* **Supplied material**
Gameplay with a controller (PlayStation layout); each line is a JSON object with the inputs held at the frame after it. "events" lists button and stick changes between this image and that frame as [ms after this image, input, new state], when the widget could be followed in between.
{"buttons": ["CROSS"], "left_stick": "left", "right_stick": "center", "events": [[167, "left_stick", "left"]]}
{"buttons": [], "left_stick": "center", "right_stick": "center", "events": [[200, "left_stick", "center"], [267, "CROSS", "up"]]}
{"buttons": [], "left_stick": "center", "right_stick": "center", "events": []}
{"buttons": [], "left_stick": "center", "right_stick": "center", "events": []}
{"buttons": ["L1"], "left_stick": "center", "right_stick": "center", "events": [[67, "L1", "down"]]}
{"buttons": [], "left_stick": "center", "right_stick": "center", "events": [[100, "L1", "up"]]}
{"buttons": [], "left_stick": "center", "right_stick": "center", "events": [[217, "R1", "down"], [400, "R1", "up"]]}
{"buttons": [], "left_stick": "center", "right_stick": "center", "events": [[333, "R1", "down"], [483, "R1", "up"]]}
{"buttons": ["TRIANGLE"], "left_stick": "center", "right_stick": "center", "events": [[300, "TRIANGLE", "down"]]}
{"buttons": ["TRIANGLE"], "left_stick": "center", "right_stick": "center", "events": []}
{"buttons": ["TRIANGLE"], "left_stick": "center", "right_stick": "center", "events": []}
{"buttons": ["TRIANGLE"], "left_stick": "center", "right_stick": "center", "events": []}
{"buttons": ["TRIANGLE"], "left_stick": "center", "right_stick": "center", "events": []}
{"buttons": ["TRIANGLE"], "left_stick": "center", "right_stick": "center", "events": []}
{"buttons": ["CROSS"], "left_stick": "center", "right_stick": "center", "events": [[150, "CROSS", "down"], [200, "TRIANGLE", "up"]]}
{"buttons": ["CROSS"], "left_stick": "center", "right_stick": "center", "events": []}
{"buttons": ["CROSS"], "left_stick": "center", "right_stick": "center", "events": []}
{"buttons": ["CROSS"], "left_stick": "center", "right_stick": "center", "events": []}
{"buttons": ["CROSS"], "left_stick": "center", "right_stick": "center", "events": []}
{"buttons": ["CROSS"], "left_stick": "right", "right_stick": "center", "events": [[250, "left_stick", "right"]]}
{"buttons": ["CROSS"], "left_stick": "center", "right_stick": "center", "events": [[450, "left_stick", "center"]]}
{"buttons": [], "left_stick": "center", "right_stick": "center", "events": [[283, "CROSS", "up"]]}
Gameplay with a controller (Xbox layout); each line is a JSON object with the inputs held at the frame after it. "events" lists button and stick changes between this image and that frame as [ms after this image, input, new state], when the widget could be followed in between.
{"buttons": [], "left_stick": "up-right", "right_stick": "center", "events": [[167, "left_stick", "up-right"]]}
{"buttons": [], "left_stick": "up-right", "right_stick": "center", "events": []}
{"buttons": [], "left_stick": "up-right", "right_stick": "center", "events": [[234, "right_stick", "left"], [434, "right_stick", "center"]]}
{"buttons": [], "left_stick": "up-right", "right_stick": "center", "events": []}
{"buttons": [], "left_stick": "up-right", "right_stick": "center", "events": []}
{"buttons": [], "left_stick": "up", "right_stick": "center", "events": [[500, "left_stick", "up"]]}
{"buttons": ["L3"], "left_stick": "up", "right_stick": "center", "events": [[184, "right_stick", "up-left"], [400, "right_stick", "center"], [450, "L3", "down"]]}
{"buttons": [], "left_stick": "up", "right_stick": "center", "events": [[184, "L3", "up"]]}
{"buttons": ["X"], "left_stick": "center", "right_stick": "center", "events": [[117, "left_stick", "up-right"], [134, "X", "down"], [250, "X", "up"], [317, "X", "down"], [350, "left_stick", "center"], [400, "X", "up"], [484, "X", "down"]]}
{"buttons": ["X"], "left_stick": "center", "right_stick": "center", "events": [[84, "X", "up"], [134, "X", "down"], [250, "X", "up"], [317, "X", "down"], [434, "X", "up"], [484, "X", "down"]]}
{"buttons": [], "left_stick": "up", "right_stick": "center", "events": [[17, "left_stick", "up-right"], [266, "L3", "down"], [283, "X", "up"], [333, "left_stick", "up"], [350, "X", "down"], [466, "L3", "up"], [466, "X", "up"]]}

* **What to produce**
So that nothing is lost, return the listing exactly and completely.

* **Response to the exercise**
Gameplay with a controller (PlayStation layout); each line is a JSON object with the inputs held at the frame after it. "events" lists button and stick changes between this image and that frame as [ms after this image, input, new state], when the widget could be followed in between.
{"buttons": ["CROSS"], "left_stick": "left", "right_stick": "center", "events": [[167, "left_stick", "left"]]}
{"buttons": [], "left_stick": "center", "right_stick": "center", "events": [[200, "left_stick", "center"], [267, "CROSS", "up"]]}
{"buttons": [], "left_stick": "center", "right_stick": "center", "events": []}
{"buttons": [], "left_stick": "center", "right_stick": "center", "events": []}
{"buttons": ["L1"], "left_stick": "center", "right_stick": "center", "events": [[67, "L1", "down"]]}
{"buttons": [], "left_stick": "center", "right_stick": "center", "events": [[100, "L1", "up"]]}
{"buttons": [], "left_stick": "center", "right_stick": "center", "events": [[217, "R1", "down"], [400, "R1", "up"]]}
{"buttons": [], "left_stick": "center", "right_stick": "center", "events": [[333, "R1", "down"], [483, "R1", "up"]]}
{"buttons": ["TRIANGLE"], "left_stick": "center", "right_stick": "center", "events": [[300, "TRIANGLE", "down"]]}
{"buttons": ["TRIANGLE"], "left_stick": "center", "right_stick": "center", "events": []}
{"buttons": ["TRIANGLE"], "left_stick": "center", "right_stick": "center", "events": []}
{"buttons": ["TRIANGLE"], "left_stick": "center", "right_stick": "center", "events": []}
{"buttons": ["TRIANGLE"], "left_stick": "center", "right_stick": "center", "events": []}
{"buttons": ["TRIANGLE"], "left_stick": "center", "right_stick": "center", "events": []}
{"buttons": ["CROSS"], "left_stick": "center", "right_stick": "center", "events": [[150, "CROSS", "down"], [200, "TRIANGLE", "up"]]}
{"buttons": ["CROSS"], "left_stick": "center", "right_stick": "center", "events": []}
{"buttons": ["CROSS"], "left_stick": "center", "right_stick": "center", "events": []}
{"buttons": ["CROSS"], "left_stick": "center", "right_stick": "center", "events": []}
{"buttons": ["CROSS"], "left_stick": "center", "right_stick": "center", "events": []}
{"buttons": ["CROSS"], "left_stick": "right", "right_stick": "center", "events": [[250, "left_stick", "right"]]}
{"buttons": ["CROSS"], "left_stick": "center", "right_stick": "center", "events": [[450, "left_stick", "center"]]}
{"buttons": [], "left_stick": "center", "right_stick": "center", "events": [[283, "CROSS", "up"]]}
Gameplay with a controller (Xbox layout); each line is a JSON object with the inputs held at the frame after it. "events" lists button and stick changes between this image and that frame as [ms after this image, input, new state], when the widget could be followed in between.
{"buttons": [], "left_stick": "up-right", "right_stick": "center", "events": [[167, "left_stick", "up-right"]]}
{"buttons": [], "left_stick": "up-right", "right_stick": "center", "events": []}
{"buttons": [], "left_stick": "up-right", "right_stick": "center", "events": [[234, "right_stick", "left"], [434, "right_stick", "center"]]}
{"buttons": [], "left_stick": "up-right", "right_stick": "center", "events": []}
{"buttons": [], "left_stick": "up-right", "right_stick": "center", "events": []}
{"buttons": [], "left_stick": "up", "right_stick": "center", "events": [[500, "left_stick", "up"]]}
{"buttons": ["L3"], "left_stick": "up", "right_stick": "center", "events": [[184, "right_stick", "up-left"], [400, "right_stick", "center"], [450, "L3", "down"]]}
{"buttons": [], "left_stick": "up", "right_stick": "center", "events": [[184, "L3", "up"]]}
{"buttons": ["X"], "left_stick": "center", "right_stick": "center", "events": [[117, "left_stick", "up-right"], [134, "X", "down"], [250, "X", "up"], [317, "X", "down"], [350, "left_stick", "center"], [400, "X", "up"], [484, "X", "down"]]}
{"buttons": ["X"], "left_stick": "center", "right_stick": "center", "events": [[84, "X", "up"], [134, "X", "down"], [250, "X", "up"], [317, "X", "down"], [434, "X", "up"], [484, "X", "down"]]}
{"buttons": [], "left_stick": "up", "right_stick": "center", "events": [[17, "left_stick", "up-right"], [266, "L3", "down"], [283, "X", "up"], [333, "left_stick", "up"], [350, "X", "down"], [466, "L3", "up"], [466, "X", "up"]]}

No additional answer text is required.